Methods The safety and preliminary antitumor activity of 23ME-00610 is being evaluated in a Phase 1 dose escalation and expansion study in adults with locally advanced unresectable, or metastatic solid malignancies who have progressed on standard therapies with an ECOG score of 0 or 1; adolescents atleast 12 years, weighing atleast 40 kg with a Lansky play scale score of atleast 50 will be included in the expansion phase. The primary objectives in the dose escalation phase are determination of the maximum tolerated dose (MTD)/recommended phase 2 dose (RP2D), and safety and tolerability, measured by the incidence and severity of dose-limiting toxicities, treatment-emergent adverse events (AEs) and withdrawals due to AEs. Secondary objectives include pharmacokinetics, immunogenicity, and preliminary antitumor activity of 23ME-00610. The monotherapy activity of 23ME-00610 will be evaluated in indication-specific expansion cohorts (N~15/cohort), which include clear cell renal cell carcinoma; epithelial ovarian, fallopian tube or primary peritoneal carcinoma; neuroendocrine cancer; and microsatellite instability-high (MSI-H) or tumor mutational burden-high (TMB-H) cancers that have progressed on standard therapies. A cohort of adolescents with locally advanced unresectable, or metastatic solid malignancies will also be enrolled. These indications were selected based on the expression of CD200R1 and its ligand, CD200, T cell markers, and immune characteristics that may increase likelihood of response to CD200R1 inhibition. The primary objective of the expansion phase is objective response rate (ORR) based on RECIST 1.1. The pharmacodynamic profile of 23ME-00610, including markers of CD200R1 engagement, will be evaluated. Germline genotypic information collected from participants will be used to correlate genetic variants and polygenic risk scores with safety and efficacy outcomes. The statistical analyses will primarily be descriptive. Participants reflecting the characteristics for the indication-specific cohorts with regards to age, sex, race, and ethnicity, including those from the Black, Latinx/Hispanic and Indigenous communities, will be prioritized for enrollment.
Acknowledgements Dr. Jennifer Low and Dr. Adrian Jubb for providing guidance and review of the study design. Dr. Robin Bliss for providing statistics support.
Trial Registration www.clinicaltrials.gov; NCT05199272
Fang X, Chung W, Fenaux J, Chen A, Batada N, Schmidt M, Majeed SR, Kumar S, and Pitts S. Discovery of CD200R1 as a Novel Immuno-oncology Target Using Pleiotropic Signals From 23andMe’s Genetic and Health Survey Database. AACR Annual Meeting 2022.

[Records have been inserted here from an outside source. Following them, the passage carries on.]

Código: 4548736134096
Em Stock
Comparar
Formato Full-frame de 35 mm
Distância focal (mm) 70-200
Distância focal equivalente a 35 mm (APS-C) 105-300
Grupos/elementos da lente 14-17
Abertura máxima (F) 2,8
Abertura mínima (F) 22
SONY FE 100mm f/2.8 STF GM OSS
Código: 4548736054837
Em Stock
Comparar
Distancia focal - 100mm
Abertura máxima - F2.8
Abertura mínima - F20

Fenaux J, Huang Y, Melero C, Chung W, Lee S, Ayupova D, Poggio M, Glatt D, Yi Z, Lay C, Schmidt M, Majeed SR, Fuh G, Chen A, and Kumar S. 23ME-00610 is a first-in-class monoclonal antibody that targets the CD200R1 immune checkpoint to enhance T cell-mediated antitumor activity. AACR Annual Meeting 2022.

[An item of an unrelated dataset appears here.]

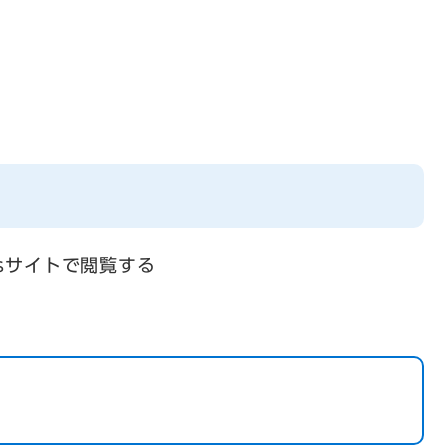
psサイトで閲覧する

Ethics Approval The study obtained approval from the following ethics committees/institutional review boards (approval IDs are in parentheses): Advarra IRB (Pro00062976), Salus IRB (START2021.35), MD Anderson OHRP IRB (2021-0888), Oregon Health & Science University IRB (STUDY00023966) and Ontario Cancer Research Ethics Board (3953). All study participants must provide informed consent prior to taking part in the study.